On July, 18, 2007, the government issued its formal response to the Commons committee report. The response was accompanied by a headline-grabbing press release that stated that the ministers of Justice and Public Safety “reiterated Canada’s New Government’s intention to reintroduce legislation to restore the anti-terrorism powers lost over recent months and to address recent decisions made by the Supreme Court of Canada in regards to the security certificates” (Canada 2007a). Unfortunately, the government’s response did not discuss the rationale for reviving investigative hearings or preventive arrests. It also did not mention the Commons committee’s interim recommendations that investigative hearings only be available to investigate imminent acts of terrorism. This unanimous interim recommendation to limit investigative hearings seems, rightly or wrongly, to have disappeared off the radar screen.
The government’s response also did not deal with the Senate committee’s report and this meant that some issues like the Suresh exception for deportation to torture and how it affects the long-term sustainability of the security certificate regime were not addressed in the government’s response. As suggested above, the Commons and Senate committees brought different perspectives to their work and it would have been helpful for the government to have responded to both reports at the same time.
Although the government indicated that it would accept the Commons committee’s recommendation that only “reliable” evidence be used in security certificate proceedings, it did not provide any firm indication of how it planned to respond to the Supreme Court’s decision in Charkaoui, beyond stating that it would study “the possibility of establishing a special advocate role in the security certificate process” (Canada 2007b, 23). It did, however, hint that it might provide for increased adversarial challenge to secret evidence only in security certificate cases and not in all proceedings where the government makes representations to judges without the other side being present. Such a limited approach could possibly be justified on Charter grounds,56 but it would go against the recommendations of both the Commons and Senate committees for a more generalized use of special advocates when the government presents secret information (Canada 2007b, 23). Both committees recommended reforms that went beyond the minimum standards of the Charter.
The government accepted the Commons committee recommendation to retain the existing definition of terrorist activities, noting that both the Australian and British reviews of their comparable definitions had reached similar conclusions. The government was not shy about citing relevant comparable experience to support its position, even though the Commons committee generally neglected the comparable experience. The government only indicated that it “will carefully consider” whether the glorification of terrorism offence proposed by the Commons committee “ought to be created, bearing in mind that Canadian Charter of Rights and Freedoms (Charter) and the policy implications” (Canada 2007b, 5). As suggested above, the government should consider not only whether a glorification of terrorism offence can be justified as a reasonable limit on freedom of speech, but also whether it represents a wise policy in responding to extremism.
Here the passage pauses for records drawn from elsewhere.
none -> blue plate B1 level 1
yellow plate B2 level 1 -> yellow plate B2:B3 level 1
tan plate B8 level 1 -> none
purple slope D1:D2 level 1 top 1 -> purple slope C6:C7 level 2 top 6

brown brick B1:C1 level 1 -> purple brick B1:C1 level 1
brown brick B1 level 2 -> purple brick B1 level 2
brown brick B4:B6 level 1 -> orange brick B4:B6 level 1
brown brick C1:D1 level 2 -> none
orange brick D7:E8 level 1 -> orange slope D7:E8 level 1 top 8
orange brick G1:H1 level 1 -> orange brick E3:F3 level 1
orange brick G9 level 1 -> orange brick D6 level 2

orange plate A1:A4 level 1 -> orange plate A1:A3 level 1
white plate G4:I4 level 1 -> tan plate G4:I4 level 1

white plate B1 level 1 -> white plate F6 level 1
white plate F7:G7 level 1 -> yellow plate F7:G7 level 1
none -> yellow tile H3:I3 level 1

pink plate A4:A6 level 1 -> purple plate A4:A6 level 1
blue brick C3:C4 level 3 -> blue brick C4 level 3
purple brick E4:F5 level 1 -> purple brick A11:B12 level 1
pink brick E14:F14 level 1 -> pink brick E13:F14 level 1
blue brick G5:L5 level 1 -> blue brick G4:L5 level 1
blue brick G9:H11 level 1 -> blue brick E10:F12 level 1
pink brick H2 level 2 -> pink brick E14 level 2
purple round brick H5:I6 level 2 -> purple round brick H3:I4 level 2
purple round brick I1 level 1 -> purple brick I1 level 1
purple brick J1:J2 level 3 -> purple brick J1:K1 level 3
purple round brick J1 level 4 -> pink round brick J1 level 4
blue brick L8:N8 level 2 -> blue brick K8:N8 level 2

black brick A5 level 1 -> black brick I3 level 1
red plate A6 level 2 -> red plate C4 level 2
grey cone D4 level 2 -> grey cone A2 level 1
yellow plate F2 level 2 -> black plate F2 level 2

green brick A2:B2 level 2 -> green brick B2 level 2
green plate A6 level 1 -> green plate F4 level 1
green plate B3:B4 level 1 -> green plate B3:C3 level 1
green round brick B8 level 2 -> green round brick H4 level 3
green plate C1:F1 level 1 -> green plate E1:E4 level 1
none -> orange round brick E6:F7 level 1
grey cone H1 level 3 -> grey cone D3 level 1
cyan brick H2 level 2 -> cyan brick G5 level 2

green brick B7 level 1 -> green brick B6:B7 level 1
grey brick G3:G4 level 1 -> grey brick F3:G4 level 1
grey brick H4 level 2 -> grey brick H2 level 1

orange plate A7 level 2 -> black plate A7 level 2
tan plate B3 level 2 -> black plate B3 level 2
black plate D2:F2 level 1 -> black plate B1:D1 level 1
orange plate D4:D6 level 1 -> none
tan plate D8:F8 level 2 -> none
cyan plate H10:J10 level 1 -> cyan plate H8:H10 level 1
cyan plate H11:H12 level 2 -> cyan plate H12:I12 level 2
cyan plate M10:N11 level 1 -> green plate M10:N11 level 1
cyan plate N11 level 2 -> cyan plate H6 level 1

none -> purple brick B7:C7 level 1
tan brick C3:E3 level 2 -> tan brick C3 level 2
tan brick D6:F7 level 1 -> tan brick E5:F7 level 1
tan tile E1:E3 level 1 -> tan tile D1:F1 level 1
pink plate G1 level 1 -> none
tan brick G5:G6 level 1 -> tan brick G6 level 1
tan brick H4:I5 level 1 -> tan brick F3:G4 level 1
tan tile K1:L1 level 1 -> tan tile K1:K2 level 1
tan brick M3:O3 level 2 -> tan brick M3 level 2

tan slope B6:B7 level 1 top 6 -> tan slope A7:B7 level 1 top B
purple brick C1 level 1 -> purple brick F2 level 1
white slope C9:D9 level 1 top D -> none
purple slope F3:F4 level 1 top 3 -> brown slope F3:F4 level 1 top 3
The government’s reticence on many of the most controversial issues dealt with in the three-year review — investigative hearings, preventive arrests, glorification offences, the response to Charkaoui and review of national security activities — may only defer the controversy until a new security bill is introduced. A fuller explanation of where the government is heading on these issues might help establish the basis for a better debate on the merits of its proposals. As discussed above, one of the flaws of the debate over the expiry of investigative hearings and preventive arrests in early 2007 was that it was conducted in a rushed manner, with the clock ticking on the expiry of the provisions.
The Canadian government’s response can be contrasted with that of the new British government a week later. Prime Minister Gordon Brown made a detailed statement about his government’s security plans, including its intent to provide for longer periods of pre-trial detention in a new terrorism bill to be introduced this fall. This was accompanied by the posting of six detailed documents outlining possible measures in the new bill as well as other policy options on the most controversial issues, including pre-trial detention and the use of intercept evidence. (Home Office, 2007) Advance warning of the government’s plans may allow opposition to mobilize, but it also provides time for reflection, research and debate on the various policy options both within and outside Parliament. It is difficult to know why the British government was more forthcoming about its future legislative plans than was the Canadian government. Although it is difficult to know whether this is a cause or an effect of the government’s approach, debates in parliament and the media about antiterrorism policy in Britain are often better informed and more sophisticated than they are in Canada. If the government waits until a bill is introduced to signal its policy intentions, there is a danger that the debate over the Bill will be framed by initial and perhaps unreflective sound bites.
Although it did not address the most controversial issues, the Canadian government responded to many of the Commons committee’s more detailed recommendations. The result was a decidedly mixed verdict, with a significant number of the committee’s recommendations being rejected by the government. For example, it rejected some of the Commons committee’s recommendations for expanding terrorism and security offences. Moreover, it correctly noted that the committee’s call for the revival of a mandatory publication ban in some proceedings went directly contrary to a number of recent judicial decisions on freedom of expression (Canada 2007b, 18-9), and that it would not be pursued by the government. The government, which receives its Charter advice from experts within the Department of Justice (Hiebert 2005; Kelly 2005), seemed to be better informed and more willing to follow court decisions interpreting the Charter than was the Commons committee.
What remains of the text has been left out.